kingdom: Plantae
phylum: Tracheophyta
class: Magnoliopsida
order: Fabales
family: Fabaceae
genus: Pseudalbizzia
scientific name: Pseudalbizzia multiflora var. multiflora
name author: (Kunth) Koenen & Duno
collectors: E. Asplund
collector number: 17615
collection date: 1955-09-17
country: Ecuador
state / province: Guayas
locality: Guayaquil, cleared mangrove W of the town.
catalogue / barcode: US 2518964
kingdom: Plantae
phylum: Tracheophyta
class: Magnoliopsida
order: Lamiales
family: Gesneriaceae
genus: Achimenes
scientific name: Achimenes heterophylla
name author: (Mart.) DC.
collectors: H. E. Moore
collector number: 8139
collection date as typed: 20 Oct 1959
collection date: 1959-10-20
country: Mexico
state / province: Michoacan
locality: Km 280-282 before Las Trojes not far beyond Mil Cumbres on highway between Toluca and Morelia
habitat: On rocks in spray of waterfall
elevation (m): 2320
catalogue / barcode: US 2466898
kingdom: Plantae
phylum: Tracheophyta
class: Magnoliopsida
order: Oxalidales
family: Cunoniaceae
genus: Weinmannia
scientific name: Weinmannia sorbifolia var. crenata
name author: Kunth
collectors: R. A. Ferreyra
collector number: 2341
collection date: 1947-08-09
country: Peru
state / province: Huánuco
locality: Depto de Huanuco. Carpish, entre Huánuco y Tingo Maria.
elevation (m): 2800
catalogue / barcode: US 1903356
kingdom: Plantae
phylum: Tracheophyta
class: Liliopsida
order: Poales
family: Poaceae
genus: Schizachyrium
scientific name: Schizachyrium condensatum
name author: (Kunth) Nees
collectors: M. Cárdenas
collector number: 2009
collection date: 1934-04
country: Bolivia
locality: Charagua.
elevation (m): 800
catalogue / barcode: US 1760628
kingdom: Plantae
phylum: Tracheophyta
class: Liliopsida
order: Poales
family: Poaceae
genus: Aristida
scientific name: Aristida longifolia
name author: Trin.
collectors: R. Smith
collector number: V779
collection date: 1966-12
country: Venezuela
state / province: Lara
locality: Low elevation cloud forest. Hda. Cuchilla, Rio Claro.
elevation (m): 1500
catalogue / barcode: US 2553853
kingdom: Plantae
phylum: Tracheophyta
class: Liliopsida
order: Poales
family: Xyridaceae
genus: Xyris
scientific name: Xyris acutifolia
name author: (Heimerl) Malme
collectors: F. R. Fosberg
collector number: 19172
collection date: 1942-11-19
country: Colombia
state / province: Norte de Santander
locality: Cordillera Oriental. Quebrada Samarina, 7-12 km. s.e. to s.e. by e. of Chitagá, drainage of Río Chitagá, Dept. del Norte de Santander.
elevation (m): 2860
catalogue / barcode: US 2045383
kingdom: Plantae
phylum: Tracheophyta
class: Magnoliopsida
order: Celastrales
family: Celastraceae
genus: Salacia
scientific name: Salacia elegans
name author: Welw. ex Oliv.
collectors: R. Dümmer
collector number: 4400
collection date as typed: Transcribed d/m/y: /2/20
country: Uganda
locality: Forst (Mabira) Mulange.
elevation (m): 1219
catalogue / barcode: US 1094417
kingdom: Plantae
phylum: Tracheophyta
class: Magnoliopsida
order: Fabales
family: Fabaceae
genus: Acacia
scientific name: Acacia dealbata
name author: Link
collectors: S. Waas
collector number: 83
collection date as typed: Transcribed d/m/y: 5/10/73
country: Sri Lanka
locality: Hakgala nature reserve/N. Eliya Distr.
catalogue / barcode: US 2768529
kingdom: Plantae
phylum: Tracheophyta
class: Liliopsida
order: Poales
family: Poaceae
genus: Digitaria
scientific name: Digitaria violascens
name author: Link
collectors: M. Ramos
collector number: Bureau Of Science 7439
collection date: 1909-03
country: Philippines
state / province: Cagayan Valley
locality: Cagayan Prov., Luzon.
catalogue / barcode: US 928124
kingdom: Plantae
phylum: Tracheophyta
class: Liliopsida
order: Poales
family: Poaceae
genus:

## SET PROBLEM
Reproduce word for word everything in the material above, from the line containing "genus: Salacia" down to the line containing "collectors: S. Waas", with both of those lines included.

## TASK RESULT
genus: Salacia
scientific name: Salacia elegans
name author: Welw. ex Oliv.
collectors: R. Dümmer
collector number: 4400
collection date as typed: Transcribed d/m/y: /2/20
country: Uganda
locality: Forst (Mabira) Mulange.
elevation (m): 1219
catalogue / barcode: US 1094417
kingdom: Plantae
phylum: Tracheophyta
class: Magnoliopsida
order: Fabales
family: Fabaceae
genus: Acacia
scientific name: Acacia dealbata
name author: Link
collectors: S. Waas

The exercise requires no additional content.